*** Opening Exercise data ***

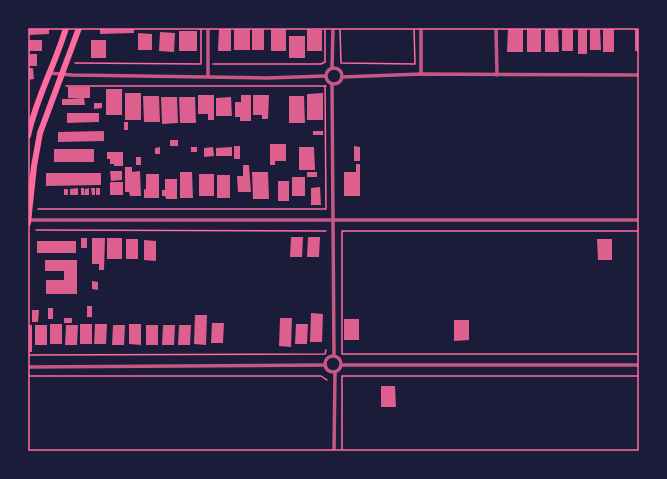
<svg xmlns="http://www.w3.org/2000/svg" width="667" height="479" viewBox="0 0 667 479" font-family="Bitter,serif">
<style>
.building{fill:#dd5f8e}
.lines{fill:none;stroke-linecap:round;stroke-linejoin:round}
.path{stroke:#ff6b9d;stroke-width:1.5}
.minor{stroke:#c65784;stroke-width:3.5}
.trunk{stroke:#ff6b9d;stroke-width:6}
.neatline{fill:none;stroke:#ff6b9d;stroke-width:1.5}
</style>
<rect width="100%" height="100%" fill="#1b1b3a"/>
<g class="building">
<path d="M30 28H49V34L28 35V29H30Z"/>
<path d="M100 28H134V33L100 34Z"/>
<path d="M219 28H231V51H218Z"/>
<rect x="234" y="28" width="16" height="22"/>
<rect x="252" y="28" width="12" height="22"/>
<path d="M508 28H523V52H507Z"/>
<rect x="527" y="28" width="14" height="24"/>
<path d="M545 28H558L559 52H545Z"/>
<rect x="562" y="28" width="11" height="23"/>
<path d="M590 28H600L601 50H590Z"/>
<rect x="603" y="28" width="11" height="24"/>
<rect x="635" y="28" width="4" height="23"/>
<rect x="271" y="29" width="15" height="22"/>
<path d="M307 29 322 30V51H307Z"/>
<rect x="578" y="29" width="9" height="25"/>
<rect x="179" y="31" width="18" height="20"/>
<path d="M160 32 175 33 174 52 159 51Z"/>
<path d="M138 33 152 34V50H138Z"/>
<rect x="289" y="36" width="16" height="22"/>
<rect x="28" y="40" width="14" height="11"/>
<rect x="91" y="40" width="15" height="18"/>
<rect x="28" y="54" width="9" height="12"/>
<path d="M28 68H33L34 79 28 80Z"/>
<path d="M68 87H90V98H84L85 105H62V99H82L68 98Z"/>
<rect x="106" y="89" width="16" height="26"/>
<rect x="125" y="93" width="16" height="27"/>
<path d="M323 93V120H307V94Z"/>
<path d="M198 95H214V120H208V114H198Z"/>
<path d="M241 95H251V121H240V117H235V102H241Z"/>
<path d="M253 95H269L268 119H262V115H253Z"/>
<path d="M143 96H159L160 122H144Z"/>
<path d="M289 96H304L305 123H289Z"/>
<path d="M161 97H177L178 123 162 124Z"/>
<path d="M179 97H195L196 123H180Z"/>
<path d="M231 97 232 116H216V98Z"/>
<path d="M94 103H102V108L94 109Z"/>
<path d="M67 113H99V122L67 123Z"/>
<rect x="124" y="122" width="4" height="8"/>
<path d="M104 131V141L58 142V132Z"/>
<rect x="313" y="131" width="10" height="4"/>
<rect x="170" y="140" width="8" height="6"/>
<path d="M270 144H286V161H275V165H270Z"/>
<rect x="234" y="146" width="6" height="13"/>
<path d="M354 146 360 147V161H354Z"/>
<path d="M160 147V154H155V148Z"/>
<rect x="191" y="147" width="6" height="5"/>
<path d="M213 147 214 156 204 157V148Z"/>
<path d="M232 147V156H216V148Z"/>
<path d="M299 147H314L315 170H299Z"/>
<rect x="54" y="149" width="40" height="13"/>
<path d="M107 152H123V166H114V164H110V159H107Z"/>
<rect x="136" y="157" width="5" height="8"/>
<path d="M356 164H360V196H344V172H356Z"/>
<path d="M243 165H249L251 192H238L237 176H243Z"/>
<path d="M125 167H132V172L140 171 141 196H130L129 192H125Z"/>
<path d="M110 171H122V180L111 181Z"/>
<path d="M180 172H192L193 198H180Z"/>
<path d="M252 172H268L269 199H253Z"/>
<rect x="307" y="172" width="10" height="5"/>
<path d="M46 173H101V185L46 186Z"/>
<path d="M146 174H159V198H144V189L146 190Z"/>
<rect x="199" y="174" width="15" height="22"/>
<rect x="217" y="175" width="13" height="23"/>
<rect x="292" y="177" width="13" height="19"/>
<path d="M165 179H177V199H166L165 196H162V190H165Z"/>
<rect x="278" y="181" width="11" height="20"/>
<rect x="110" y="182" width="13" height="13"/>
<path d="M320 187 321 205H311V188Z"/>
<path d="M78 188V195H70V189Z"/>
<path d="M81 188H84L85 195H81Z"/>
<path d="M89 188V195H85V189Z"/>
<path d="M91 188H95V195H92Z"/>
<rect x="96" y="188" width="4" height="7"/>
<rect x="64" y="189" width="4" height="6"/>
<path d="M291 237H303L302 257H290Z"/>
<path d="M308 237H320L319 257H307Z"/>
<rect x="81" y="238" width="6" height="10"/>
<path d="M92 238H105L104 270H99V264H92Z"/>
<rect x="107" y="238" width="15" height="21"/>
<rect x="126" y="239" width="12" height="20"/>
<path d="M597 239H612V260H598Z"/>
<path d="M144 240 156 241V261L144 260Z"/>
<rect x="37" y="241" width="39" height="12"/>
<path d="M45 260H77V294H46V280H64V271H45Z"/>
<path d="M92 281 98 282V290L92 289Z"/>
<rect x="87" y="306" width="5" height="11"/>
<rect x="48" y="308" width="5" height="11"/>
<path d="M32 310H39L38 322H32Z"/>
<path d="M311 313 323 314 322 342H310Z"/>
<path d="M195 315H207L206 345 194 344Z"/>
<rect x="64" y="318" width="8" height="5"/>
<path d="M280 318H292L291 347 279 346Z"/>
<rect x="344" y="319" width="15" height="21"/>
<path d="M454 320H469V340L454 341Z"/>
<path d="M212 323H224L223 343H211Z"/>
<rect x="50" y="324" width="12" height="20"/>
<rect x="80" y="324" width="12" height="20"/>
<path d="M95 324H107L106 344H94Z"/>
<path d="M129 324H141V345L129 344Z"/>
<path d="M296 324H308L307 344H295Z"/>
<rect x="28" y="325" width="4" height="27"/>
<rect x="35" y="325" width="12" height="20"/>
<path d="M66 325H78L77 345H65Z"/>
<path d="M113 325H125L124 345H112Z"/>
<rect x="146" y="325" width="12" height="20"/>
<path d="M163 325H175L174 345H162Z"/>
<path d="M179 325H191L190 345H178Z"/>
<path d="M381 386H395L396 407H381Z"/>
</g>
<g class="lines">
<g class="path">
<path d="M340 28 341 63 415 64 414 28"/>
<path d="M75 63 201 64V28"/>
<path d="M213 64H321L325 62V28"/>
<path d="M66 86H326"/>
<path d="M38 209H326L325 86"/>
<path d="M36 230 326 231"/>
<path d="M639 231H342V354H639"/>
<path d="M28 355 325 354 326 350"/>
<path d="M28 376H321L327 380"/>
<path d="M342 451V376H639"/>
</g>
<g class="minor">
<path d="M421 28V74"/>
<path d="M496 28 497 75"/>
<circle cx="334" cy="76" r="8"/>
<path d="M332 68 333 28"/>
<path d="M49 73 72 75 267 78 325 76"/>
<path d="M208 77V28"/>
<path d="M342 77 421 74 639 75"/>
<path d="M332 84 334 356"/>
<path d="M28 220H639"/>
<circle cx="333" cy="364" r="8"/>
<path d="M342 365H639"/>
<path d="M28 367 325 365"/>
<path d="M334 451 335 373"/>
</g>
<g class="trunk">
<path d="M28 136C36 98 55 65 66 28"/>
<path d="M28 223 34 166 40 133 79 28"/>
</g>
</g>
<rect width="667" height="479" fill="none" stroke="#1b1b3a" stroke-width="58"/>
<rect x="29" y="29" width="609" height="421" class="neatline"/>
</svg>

*** Closing Exercise data ***

**How to complete this task**
In the listing above, locate each line with "lines" and copy it.

**Result**
.lines{fill:none;stroke-linecap:round;stroke-linejoin:round}
<g class="lines">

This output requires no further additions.